● Exercise 1
In the forum thread below on CPU and GPU instruction sets, what does one reply say comes closest to the CPU in terms of function?

● Passage provided
□ □ □

The instruction set is just a collection of methods that when called know which electrical circuits combination it need to use in order to achieve what was asked. In thises circuits there are few that are similar in both core but some only exist in CPU others in GPU so instruction set cannot be all the same for both. Also each work with different amount of data per call, quantity of simultaneous circuit usage etc.

The closest both core come at would be CUDA. CUDA is the closest to CPU in term of function. Nearly any line of code you can do normally to a CPU can be done with CUDA. It does not require the same code but it can pretty much do the same thing better or worse.

BotDamian · July 12, 2021

Thanks for the comments but I still have questions.

So the part I don't understand is that for example with CPUs you're able to add, subtract, divide, multiply and with GPUs you can only do matrix multiplications?

But why is it only matrix multiplications, is it something similar to ASIC chips? They can do one thing extremely fast but useless for anything else?

I'm asking because the GPUs have so many cores so why can't we run sort algorithms on GPUs and let thousands of cores handle it?

It seems pretty easy to me, it's just a check "is higher or lower than".

Kilrah · July 12, 2021

1 hour ago, BotDamian said:

is it something similar to ASIC chips? They can do one thing extremely fast but useless for anything else?

Yep basically.

The reason there can be thousands of cores is that they're small ones that are designed to be good at a small set of specific things.

BotDamian · July 13, 2021

4 hours ago, Kilrah said:

Yep basically.

The reason there can be thousands of cores is that they're small ones that are designed to be good at a small set of specific things.

But what calculations can I do on a GPU exactly?

Bombastinator · July 13, 2021

27 minutes ago, BotDamian said:

But what calculations can I do on a GPU exactly?

□ □ □

● Records for the task
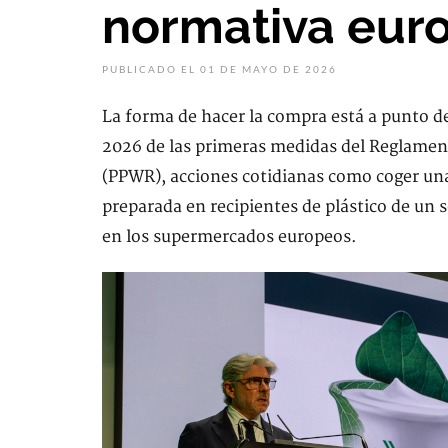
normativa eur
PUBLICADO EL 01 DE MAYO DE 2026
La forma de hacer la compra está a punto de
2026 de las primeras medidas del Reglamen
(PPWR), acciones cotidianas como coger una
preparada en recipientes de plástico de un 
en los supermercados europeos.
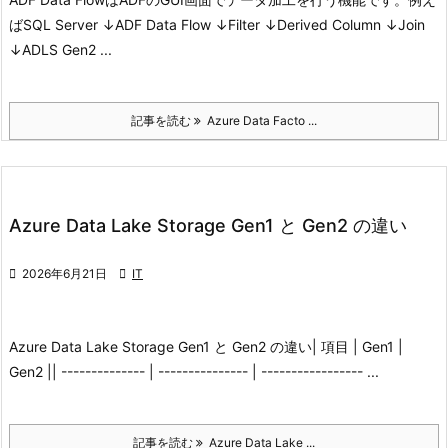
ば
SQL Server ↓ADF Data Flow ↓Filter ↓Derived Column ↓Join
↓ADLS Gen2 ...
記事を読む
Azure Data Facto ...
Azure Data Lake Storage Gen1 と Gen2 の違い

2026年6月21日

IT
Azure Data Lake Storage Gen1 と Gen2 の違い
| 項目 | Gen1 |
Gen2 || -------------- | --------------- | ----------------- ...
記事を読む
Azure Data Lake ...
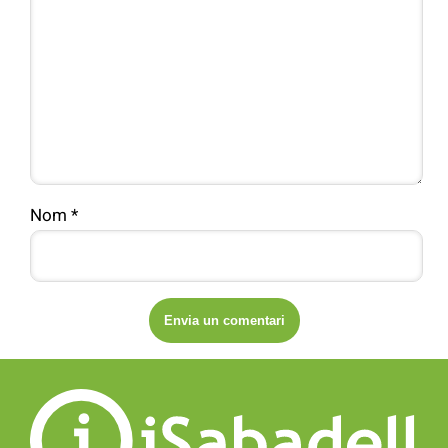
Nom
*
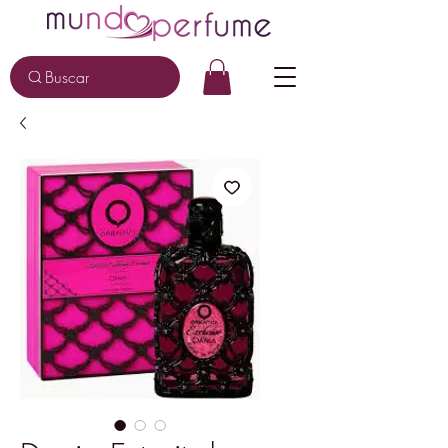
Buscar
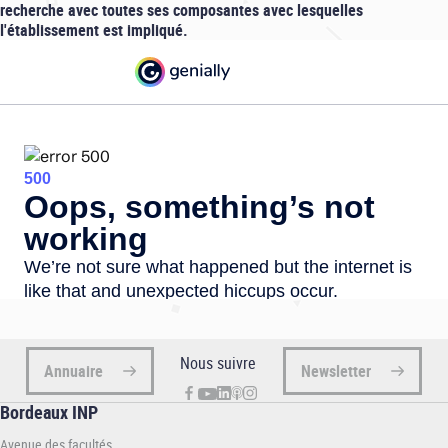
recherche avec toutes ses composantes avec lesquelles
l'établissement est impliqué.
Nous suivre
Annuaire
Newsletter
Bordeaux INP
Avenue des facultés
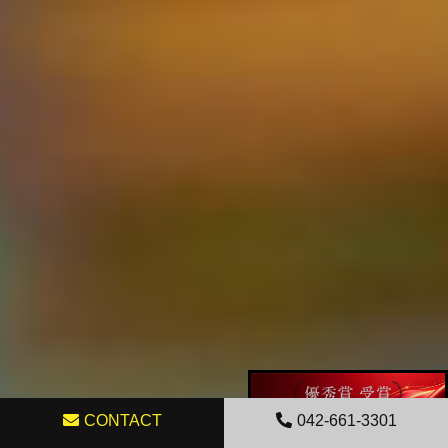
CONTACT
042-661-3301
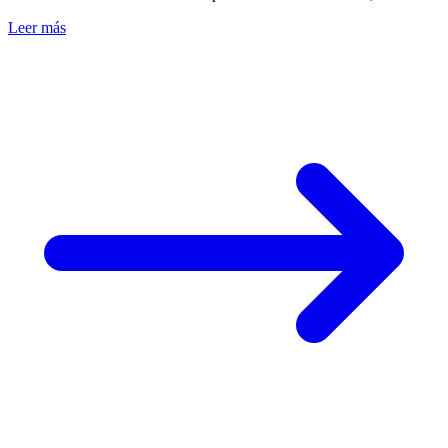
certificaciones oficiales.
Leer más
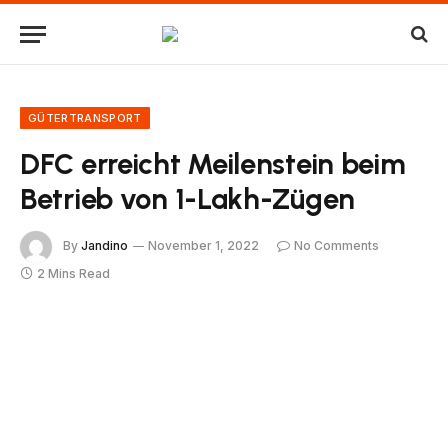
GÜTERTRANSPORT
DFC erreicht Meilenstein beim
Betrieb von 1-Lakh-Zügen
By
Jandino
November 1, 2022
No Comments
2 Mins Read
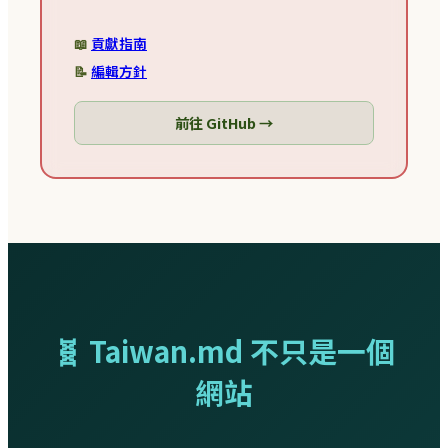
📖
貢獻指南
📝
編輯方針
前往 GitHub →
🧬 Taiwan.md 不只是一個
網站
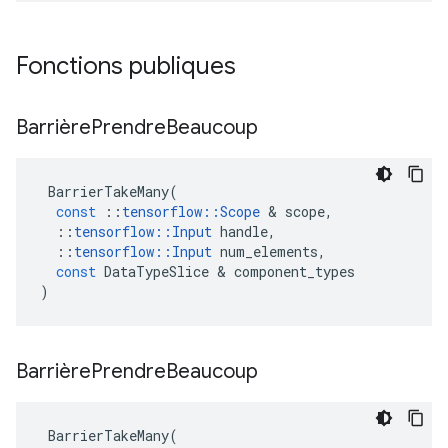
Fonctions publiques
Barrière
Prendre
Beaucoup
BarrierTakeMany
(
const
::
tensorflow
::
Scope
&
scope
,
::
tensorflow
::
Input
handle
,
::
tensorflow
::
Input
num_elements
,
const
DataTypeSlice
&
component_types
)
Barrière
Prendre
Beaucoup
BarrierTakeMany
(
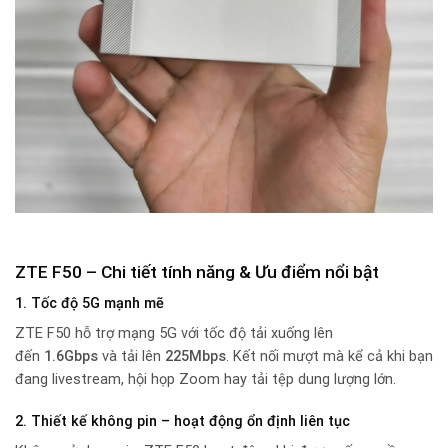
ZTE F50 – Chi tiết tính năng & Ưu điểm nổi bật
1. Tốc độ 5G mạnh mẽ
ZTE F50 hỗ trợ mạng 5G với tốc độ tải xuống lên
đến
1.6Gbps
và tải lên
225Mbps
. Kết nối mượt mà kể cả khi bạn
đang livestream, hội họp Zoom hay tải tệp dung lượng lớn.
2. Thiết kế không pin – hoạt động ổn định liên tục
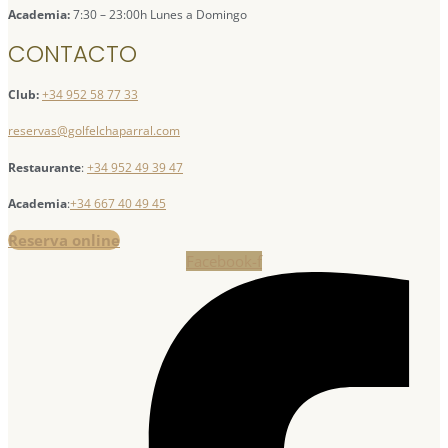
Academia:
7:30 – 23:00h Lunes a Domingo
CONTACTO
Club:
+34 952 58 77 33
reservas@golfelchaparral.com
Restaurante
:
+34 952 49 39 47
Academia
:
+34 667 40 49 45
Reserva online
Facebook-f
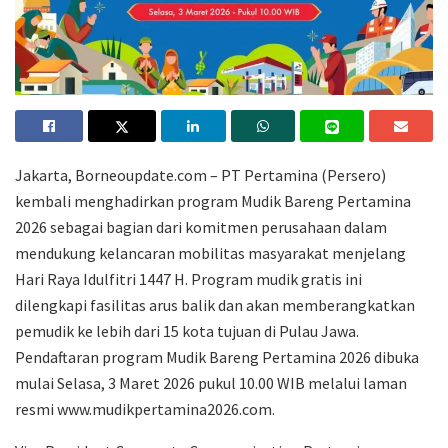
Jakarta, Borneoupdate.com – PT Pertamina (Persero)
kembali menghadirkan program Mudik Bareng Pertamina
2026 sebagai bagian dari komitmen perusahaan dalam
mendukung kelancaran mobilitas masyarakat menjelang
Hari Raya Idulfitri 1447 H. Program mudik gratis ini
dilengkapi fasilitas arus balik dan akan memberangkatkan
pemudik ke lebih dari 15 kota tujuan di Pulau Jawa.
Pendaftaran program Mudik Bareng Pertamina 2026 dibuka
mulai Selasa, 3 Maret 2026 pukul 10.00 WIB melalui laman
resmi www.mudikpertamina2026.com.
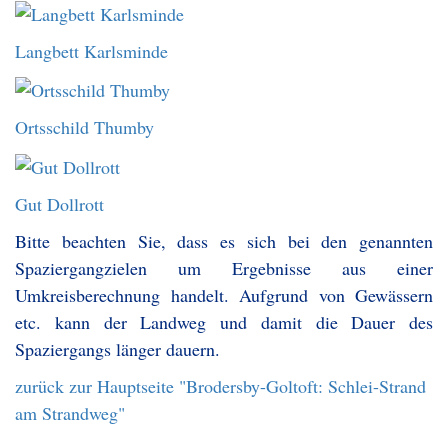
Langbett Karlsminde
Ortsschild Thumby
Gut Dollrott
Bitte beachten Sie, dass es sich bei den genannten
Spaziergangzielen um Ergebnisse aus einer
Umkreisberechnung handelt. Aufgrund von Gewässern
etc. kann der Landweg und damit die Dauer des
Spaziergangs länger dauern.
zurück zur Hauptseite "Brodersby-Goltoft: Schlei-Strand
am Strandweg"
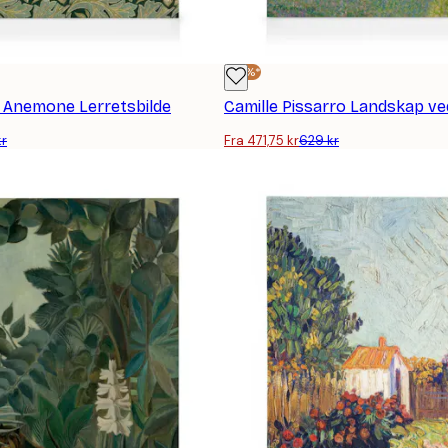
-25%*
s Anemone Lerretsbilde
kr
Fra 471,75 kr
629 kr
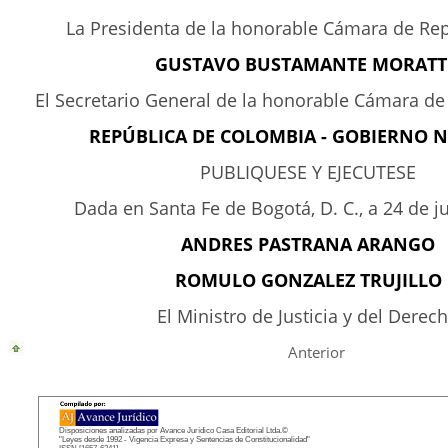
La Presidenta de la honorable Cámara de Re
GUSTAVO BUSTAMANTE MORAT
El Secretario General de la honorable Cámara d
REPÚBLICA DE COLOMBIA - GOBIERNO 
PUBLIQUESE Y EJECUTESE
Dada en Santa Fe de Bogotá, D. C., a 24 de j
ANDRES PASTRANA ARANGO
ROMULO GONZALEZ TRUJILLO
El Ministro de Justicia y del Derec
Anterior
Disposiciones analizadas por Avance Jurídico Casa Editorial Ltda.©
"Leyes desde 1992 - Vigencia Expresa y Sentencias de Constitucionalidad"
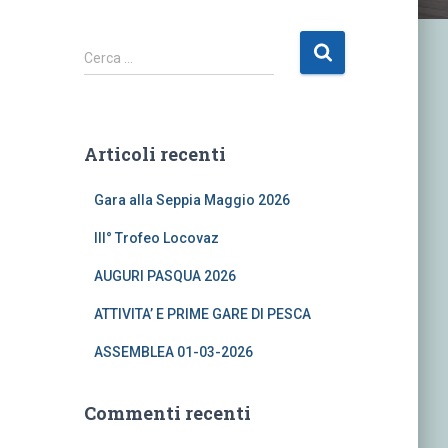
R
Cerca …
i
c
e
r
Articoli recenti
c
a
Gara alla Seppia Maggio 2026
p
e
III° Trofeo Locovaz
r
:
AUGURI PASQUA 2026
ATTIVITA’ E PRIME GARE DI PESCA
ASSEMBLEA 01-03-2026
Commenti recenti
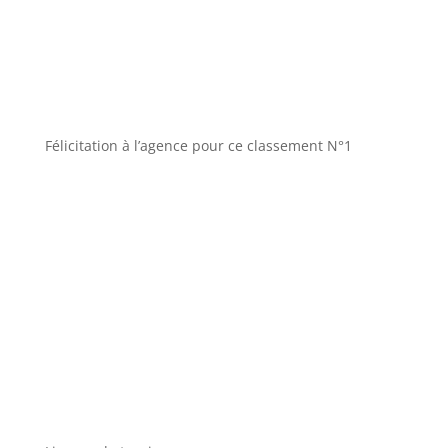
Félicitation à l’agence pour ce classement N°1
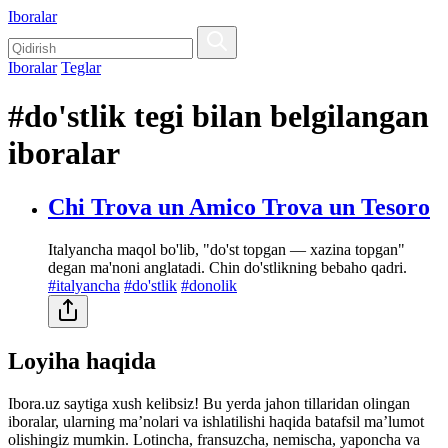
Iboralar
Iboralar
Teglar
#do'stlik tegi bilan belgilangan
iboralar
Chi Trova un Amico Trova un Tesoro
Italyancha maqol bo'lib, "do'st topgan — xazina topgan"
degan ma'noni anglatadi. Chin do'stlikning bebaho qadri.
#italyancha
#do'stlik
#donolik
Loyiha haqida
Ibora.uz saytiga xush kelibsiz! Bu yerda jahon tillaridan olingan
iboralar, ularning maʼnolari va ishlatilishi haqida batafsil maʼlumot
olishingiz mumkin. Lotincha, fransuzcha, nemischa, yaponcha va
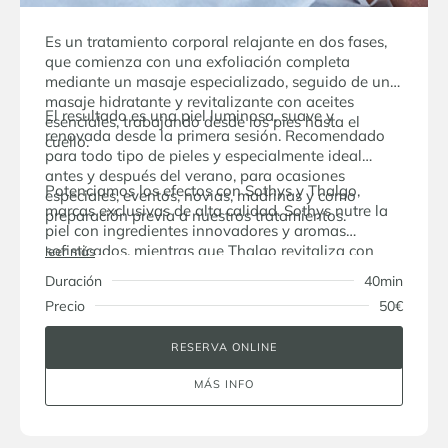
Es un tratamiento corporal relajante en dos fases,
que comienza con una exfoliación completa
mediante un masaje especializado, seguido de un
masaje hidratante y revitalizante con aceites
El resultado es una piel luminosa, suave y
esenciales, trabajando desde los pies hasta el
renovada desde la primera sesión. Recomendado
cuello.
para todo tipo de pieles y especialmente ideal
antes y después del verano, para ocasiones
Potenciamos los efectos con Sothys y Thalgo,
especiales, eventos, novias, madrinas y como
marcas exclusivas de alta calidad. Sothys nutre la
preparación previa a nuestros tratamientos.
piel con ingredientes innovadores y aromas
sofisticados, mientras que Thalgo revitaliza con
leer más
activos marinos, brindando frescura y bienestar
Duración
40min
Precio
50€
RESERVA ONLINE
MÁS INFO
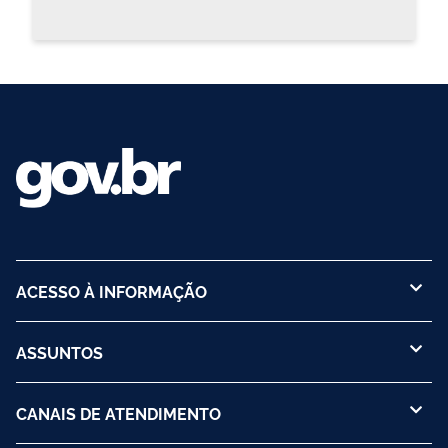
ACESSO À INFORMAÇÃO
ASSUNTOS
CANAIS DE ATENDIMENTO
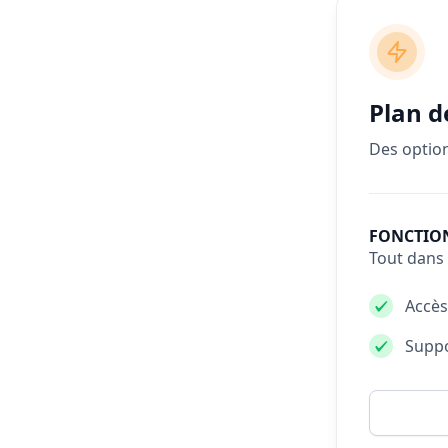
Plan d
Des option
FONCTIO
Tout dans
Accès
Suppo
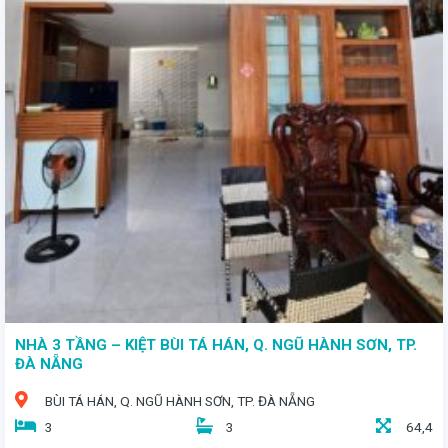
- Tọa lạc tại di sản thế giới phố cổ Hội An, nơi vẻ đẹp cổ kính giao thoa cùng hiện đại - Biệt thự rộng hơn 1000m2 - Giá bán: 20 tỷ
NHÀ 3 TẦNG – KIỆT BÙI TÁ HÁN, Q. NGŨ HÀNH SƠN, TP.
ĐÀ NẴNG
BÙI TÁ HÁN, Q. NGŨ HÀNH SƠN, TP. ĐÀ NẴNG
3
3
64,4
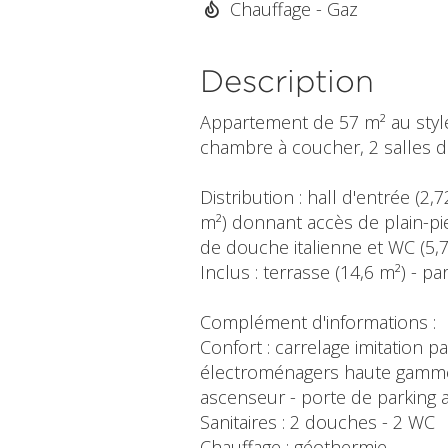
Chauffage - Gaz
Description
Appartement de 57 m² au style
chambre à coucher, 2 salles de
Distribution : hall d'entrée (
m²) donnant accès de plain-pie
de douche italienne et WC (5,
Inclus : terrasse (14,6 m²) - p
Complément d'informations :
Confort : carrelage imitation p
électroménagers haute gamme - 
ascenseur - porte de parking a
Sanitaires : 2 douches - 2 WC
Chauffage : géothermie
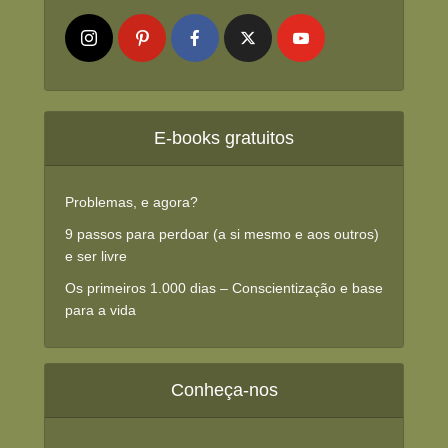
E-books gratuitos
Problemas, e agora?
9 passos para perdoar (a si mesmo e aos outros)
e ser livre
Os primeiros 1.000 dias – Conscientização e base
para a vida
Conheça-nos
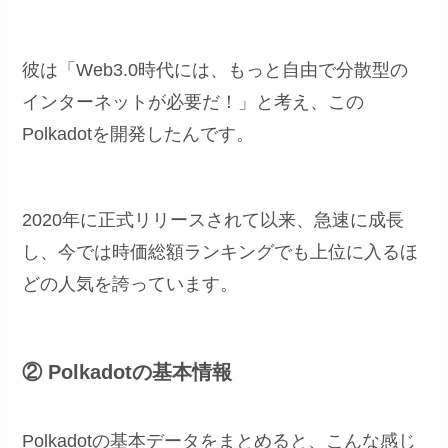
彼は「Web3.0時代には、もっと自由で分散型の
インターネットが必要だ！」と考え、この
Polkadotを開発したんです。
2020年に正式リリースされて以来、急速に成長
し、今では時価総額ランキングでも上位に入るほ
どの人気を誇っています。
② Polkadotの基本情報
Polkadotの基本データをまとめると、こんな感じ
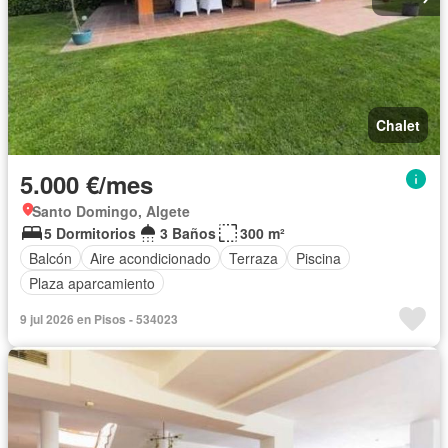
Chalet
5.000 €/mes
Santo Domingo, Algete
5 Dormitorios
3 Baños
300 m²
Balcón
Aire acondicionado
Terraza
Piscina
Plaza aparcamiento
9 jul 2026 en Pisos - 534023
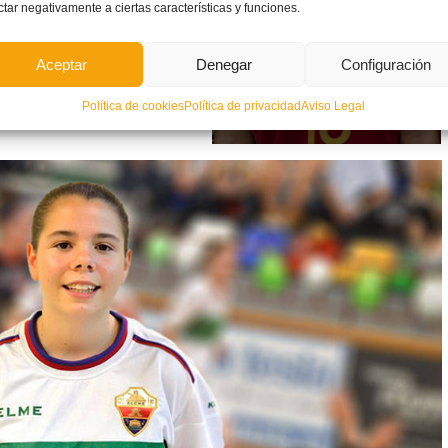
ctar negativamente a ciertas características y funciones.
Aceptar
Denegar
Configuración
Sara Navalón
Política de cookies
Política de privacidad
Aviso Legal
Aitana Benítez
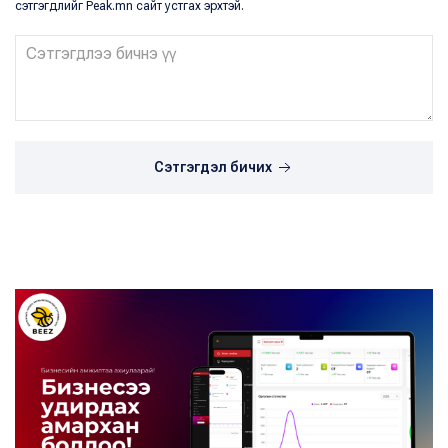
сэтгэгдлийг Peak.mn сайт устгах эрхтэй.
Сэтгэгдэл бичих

□ □ □

● Exercise 2
Edit the rows from the line with "E-books gratuitos" through the end of the rows by replacing "Terraza" with "Patio". Change nothing else, and leave out the pictures.

● Task result 1
CUDA

● Task result 2
E-books gratuitos
Problemas, e agora?
9 passos para perdoar (a si mesmo e aos outros)
e ser livre
Os primeiros 1.000 dias – Conscientização e base
para a vida
Conheça-nos
彼は「Web3.0時代には、もっと自由で分散型の
インターネットが必要だ！」と考え、この
Polkadotを開発したんです。
2020年に正式リリースされて以来、急速に成長
し、今では時価総額ランキングでも上位に入るほ
どの人気を誇っています。
② Polkadotの基本情報
Polkadotの基本データをまとめると、こんな感じ
Chalet
5.000 €/mes
Santo Domingo, Algete
5 Dormitorios
3 Baños
300 m²
Balcón
Aire acondicionado
Patio
Piscina
Plaza aparcamiento
9 jul 2026 en Pisos - 534023
ctar negativamente a ciertas características y funciones.
Aceptar
Denegar
Configuración
Sara Navalón
Política de cookies
Política de privacidad
Aviso Legal
Aitana Benítez
сэтгэгдлийг Peak.mn сайт устгах эрхтэй.
Сэтгэгдэл бичих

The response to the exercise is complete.